=== DATA EXTRACTS ===
▽

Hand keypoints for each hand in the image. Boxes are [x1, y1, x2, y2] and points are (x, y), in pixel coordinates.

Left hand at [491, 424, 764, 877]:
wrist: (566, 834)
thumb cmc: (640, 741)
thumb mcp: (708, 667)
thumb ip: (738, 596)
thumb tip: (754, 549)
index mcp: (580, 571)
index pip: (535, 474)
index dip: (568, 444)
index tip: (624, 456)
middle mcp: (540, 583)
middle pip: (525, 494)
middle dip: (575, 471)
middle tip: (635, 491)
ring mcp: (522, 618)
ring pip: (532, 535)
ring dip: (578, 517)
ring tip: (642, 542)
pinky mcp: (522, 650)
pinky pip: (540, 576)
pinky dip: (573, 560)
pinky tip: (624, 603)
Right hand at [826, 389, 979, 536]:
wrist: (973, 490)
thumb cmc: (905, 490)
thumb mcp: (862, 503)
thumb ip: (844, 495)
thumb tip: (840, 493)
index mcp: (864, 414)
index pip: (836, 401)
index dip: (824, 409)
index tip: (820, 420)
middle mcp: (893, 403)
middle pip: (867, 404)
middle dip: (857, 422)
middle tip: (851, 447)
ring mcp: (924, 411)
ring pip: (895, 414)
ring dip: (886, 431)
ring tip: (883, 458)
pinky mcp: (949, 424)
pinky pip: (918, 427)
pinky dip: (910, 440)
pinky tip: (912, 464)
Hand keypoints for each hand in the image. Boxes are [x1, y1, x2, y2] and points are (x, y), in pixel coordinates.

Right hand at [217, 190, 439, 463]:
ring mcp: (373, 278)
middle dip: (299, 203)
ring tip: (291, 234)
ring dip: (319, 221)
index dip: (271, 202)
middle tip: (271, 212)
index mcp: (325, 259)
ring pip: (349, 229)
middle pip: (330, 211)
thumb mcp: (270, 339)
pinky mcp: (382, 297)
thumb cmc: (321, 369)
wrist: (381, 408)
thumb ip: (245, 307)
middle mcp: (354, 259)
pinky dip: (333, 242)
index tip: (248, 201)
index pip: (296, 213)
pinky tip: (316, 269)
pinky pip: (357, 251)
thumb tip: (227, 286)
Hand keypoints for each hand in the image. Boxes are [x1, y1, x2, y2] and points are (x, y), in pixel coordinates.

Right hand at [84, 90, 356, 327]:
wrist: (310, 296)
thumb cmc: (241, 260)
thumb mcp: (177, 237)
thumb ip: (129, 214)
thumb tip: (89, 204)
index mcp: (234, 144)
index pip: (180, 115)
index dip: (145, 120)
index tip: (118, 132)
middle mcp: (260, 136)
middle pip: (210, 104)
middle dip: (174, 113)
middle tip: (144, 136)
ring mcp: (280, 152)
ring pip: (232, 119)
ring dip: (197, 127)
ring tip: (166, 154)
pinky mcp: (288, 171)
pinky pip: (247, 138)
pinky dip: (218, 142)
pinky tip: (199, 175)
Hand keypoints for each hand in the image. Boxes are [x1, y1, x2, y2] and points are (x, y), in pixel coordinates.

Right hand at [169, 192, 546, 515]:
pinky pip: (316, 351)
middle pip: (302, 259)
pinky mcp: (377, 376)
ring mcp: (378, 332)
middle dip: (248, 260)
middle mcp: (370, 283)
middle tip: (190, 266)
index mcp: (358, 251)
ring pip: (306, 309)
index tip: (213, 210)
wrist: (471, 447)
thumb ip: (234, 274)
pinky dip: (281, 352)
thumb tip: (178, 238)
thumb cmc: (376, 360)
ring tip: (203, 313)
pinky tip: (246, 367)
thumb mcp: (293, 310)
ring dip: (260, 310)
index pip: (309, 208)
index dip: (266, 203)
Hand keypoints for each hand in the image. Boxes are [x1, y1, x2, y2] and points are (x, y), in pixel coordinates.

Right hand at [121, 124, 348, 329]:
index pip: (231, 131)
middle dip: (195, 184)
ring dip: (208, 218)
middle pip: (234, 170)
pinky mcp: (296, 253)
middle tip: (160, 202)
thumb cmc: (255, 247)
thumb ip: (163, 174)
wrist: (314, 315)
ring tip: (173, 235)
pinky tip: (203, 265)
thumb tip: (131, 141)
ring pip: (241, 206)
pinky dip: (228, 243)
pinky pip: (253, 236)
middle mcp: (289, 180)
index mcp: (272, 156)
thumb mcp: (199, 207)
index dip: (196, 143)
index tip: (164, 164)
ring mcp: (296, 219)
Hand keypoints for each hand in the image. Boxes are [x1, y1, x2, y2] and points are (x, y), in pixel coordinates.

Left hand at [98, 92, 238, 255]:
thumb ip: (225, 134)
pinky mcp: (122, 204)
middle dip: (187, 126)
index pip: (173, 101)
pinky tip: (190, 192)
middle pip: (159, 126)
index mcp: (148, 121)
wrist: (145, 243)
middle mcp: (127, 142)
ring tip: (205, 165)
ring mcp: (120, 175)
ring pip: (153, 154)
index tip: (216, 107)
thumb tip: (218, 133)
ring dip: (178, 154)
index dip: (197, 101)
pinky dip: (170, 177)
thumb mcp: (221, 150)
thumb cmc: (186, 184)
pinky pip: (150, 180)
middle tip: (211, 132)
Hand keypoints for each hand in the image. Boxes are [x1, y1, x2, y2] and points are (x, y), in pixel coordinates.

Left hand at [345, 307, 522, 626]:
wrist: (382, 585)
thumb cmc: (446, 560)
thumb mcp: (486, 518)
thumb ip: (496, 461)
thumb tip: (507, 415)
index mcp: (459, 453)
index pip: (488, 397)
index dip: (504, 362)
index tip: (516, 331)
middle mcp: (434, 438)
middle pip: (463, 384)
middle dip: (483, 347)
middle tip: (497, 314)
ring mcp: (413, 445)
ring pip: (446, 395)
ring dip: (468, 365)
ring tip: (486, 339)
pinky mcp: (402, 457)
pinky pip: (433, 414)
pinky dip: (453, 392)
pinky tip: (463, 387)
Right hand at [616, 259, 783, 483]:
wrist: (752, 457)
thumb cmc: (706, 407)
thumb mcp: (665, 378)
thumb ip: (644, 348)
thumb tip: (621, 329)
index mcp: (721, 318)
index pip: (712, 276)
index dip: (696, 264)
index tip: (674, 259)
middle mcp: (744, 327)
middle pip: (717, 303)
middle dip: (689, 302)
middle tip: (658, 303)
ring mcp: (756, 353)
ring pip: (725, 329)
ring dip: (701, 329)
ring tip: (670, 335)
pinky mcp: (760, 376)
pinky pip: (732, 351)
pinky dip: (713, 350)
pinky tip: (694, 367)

△

=== EXERCISE ===
Pull every line containing "wrist" from the entries above and copy it.

=== RESULT ===
wrist: (566, 834)
wrist: (973, 490)
wrist: (381, 408)
wrist: (310, 296)
wrist: (471, 447)
wrist: (314, 315)
wrist: (145, 243)
wrist: (382, 585)
wrist: (752, 457)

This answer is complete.